Extracted page text data:

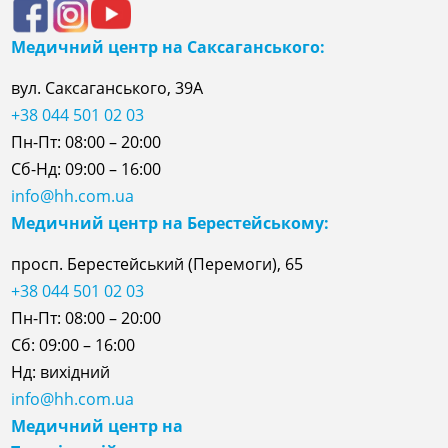
Медичний центр на Саксаганського:
вул. Саксаганського, 39А
+38 044 501 02 03
Пн-Пт: 08:00 – 20:00
Сб-Нд: 09:00 – 16:00
info@hh.com.ua
Медичний центр на Берестейському:
просп. Берестейський (Перемоги), 65
+38 044 501 02 03
Пн-Пт: 08:00 – 20:00
Сб: 09:00 – 16:00
Нд: вихідний
info@hh.com.ua
Медичний центр на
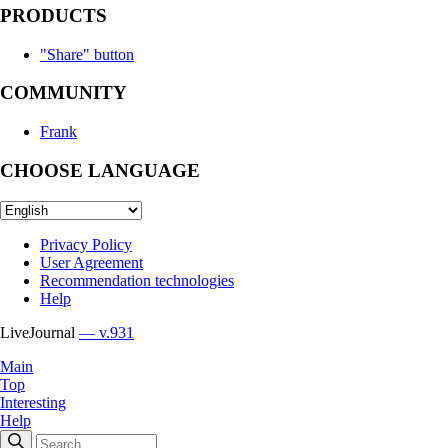
PRODUCTS
"Share" button
COMMUNITY
Frank
CHOOSE LANGUAGE
Privacy Policy
User Agreement
Recommendation technologies
Help
LiveJournal
— v.931
Main
Top
Interesting
Help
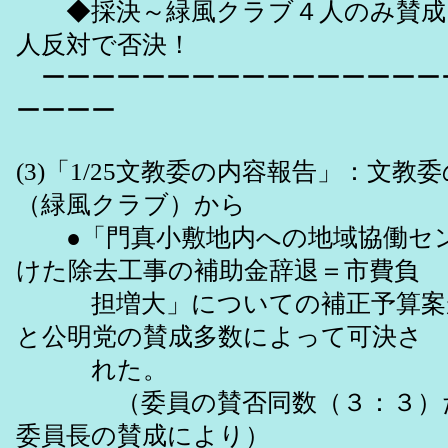
◆採決～緑風クラブ４人のみ賛成、
人反対で否決！
ーーーーーーーーーーーーーーーー
ーーーー
(3)「1/25文教委の内容報告」：文教
（緑風クラブ）から
●「門真小敷地内への地域協働セ
けた除去工事の補助金辞退＝市費負
担増大」についての補正予算案
と公明党の賛成多数によって可決さ
れた。
（委員の賛否同数（３：３）だ
委員長の賛成により）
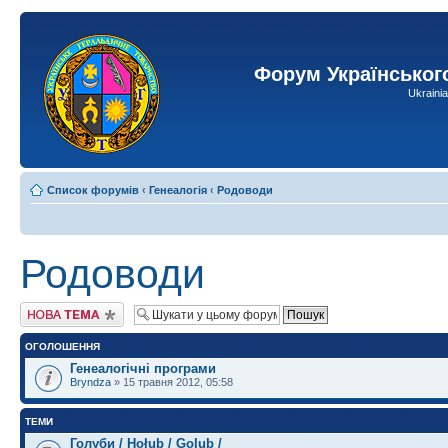
Форум Українськог
Ukraini
Список форумів
‹
Генеалогія
‹
Родоводи
Родоводи
Створити нову тему
ОГОЛОШЕННЯ
Генеалогічні програми
Bryndza
» 15 травня 2012, 05:58
ТЕМИ
Голуби / Hołub / Golub /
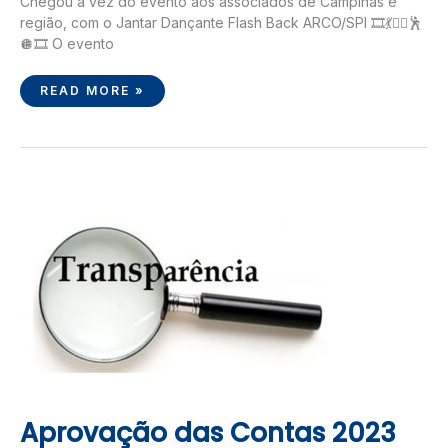
Chegou a vez do evento aos associados de Campinas e
região, com o Jantar Dançante Flash Back ARCO/SPI 🎞️💃👯‍♂️🕺
🪩🎞️ O evento
READ MORE »
APROVAÇÃO
DAS
CONTAS
2023
Aprovação das Contas 2023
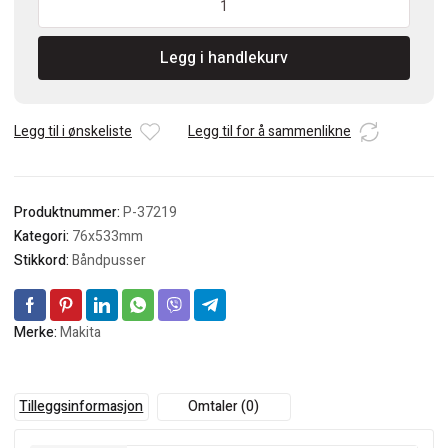
Slipebånd(5)
76x533
Legg i handlekurv
K120
antall
Legg til i ønskeliste
Legg til for å sammenlikne
Produktnummer:
P-37219
Kategori:
76x533mm
Stikkord:
Båndpusser
Merke:
Makita
Tilleggsinformasjon
Omtaler (0)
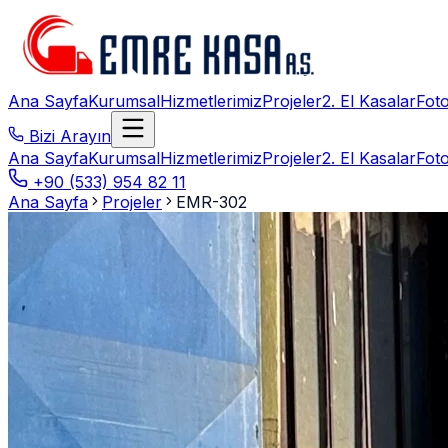
Ana Sayfa
Kurumsal
Hizmetlerimiz
Projeler
2. El Kasalar
Foto
Bizi Arayın
Ana Sayfa
Kurumsal
Hizmetlerimiz
Projeler
2. El Kasalar
Foto
+90 (533) 954 82 11
Ana Sayfa
Projeler
EMR-302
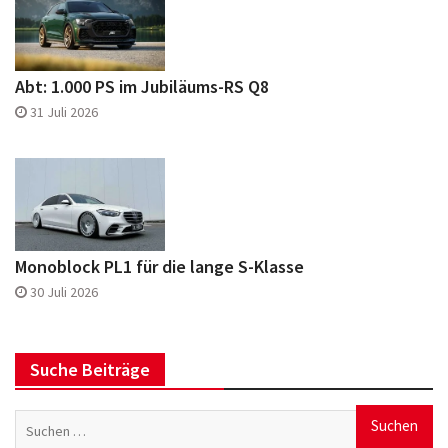
Abt: 1.000 PS im Jubiläums-RS Q8
31 Juli 2026
Monoblock PL1 für die lange S-Klasse
30 Juli 2026
Suche Beiträge
Suchen
nach:
Social Media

YOUR INSTRUCTIONS> Print only the lines running from the one containing "Bizi Arayın" to the end of the data above, exactly; include no pictures.

YOUR SOLUTION>
Bizi Arayın
Ana Sayfa
Kurumsal
Hizmetlerimiz
Projeler
2. El Kasalar
Foto
+90 (533) 954 82 11
Ana Sayfa
Projeler
EMR-302
Abt: 1.000 PS im Jubiläums-RS Q8
31 Juli 2026
Monoblock PL1 für die lange S-Klasse
30 Juli 2026
Suche Beiträge
Suchen
nach:
Social Media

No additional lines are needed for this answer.